■ Study material ■
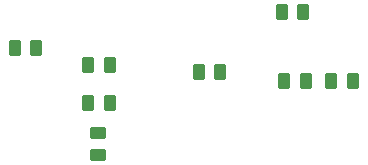
<source format=gbp>
G04 #@! TF.GenerationSoftware,KiCad,Pcbnew,8.0.5*
G04 #@! TF.CreationDate,2024-10-14T21:46:25-05:00*
G04 #@! TF.ProjectId,USBCPowerPCB,55534243-506f-4776-9572-5043422e6b69,rev?*
G04 #@! TF.SameCoordinates,Original*
G04 #@! TF.FileFunction,Paste,Bot*
G04 #@! TF.FilePolarity,Positive*
%FSLAX46Y46*%
G04 Gerber Fmt 4.6, Leading zero omitted, Abs format (unit mm)*
G04 Created by KiCad (PCBNEW 8.0.5) date 2024-10-14 21:46:25*
%MOMM*%
%LPD*%
G01*
G04 APERTURE LIST*
G04 Aperture macros list*
%AMRoundRect*
0 Rectangle with rounded corners*
0 $1 Rounding radius*
0 $2 $3 $4 $5 $6 $7 $8 $9 X,Y pos of 4 corners*
0 Add a 4 corners polygon primitive as box body*
4,1,4,$2,$3,$4,$5,$6,$7,$8,$9,$2,$3,0*
0 Add four circle primitives for the rounded corners*
1,1,$1+$1,$2,$3*
1,1,$1+$1,$4,$5*
1,1,$1+$1,$6,$7*
1,1,$1+$1,$8,$9*
0 Add four rect primitives between the rounded corners*
20,1,$1+$1,$2,$3,$4,$5,0*
20,1,$1+$1,$4,$5,$6,$7,0*
20,1,$1+$1,$6,$7,$8,$9,0*
20,1,$1+$1,$8,$9,$2,$3,0*%
G04 Aperture macros list end*
%ADD10RoundRect,0.250000X0.262500X0.450000X-0.262500X0.450000X-0.262500X-0.450000X0.262500X-0.450000X0*%
%ADD11RoundRect,0.250000X-0.450000X0.262500X-0.450000X-0.262500X0.450000X-0.262500X0.450000X0.262500X0*%
%ADD12RoundRect,0.250000X-0.262500X-0.450000X0.262500X-0.450000X0.262500X0.450000X-0.262500X0.450000X0*%
G04 APERTURE END LIST*
D10*
X148200000Y-127200000D03*
X146375000Y-127200000D03*
D11*
X137850000Y-132375000D03*
X137850000Y-134200000D03*
D12*
X153587500Y-127900000D03*
X155412500Y-127900000D03*
X153375000Y-122100000D03*
X155200000Y-122100000D03*
D10*
X138812500Y-129800000D03*
X136987500Y-129800000D03*
D12*
X157587496Y-127900000D03*
X159412496Y-127900000D03*
X136987500Y-126600000D03*
X138812500Y-126600000D03*
X130787500Y-125100000D03*
X132612500Y-125100000D03*
M02*

</source>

■ Task prompt ■
With all pictures removed, reproduce the lines from the top of the entries above through the line containing "1,1,$1+$1,$4,$5*", exactly as written.

■ Completed exercise ■
<source format=gbp>
G04 #@! TF.GenerationSoftware,KiCad,Pcbnew,8.0.5*
G04 #@! TF.CreationDate,2024-10-14T21:46:25-05:00*
G04 #@! TF.ProjectId,USBCPowerPCB,55534243-506f-4776-9572-5043422e6b69,rev?*
G04 #@! TF.SameCoordinates,Original*
G04 #@! TF.FileFunction,Paste,Bot*
G04 #@! TF.FilePolarity,Positive*
%FSLAX46Y46*%
G04 Gerber Fmt 4.6, Leading zero omitted, Abs format (unit mm)*
G04 Created by KiCad (PCBNEW 8.0.5) date 2024-10-14 21:46:25*
%MOMM*%
%LPD*%
G01*
G04 APERTURE LIST*
G04 Aperture macros list*
%AMRoundRect*
0 Rectangle with rounded corners*
0 $1 Rounding radius*
0 $2 $3 $4 $5 $6 $7 $8 $9 X,Y pos of 4 corners*
0 Add a 4 corners polygon primitive as box body*
4,1,4,$2,$3,$4,$5,$6,$7,$8,$9,$2,$3,0*
0 Add four circle primitives for the rounded corners*
1,1,$1+$1,$2,$3*
1,1,$1+$1,$4,$5*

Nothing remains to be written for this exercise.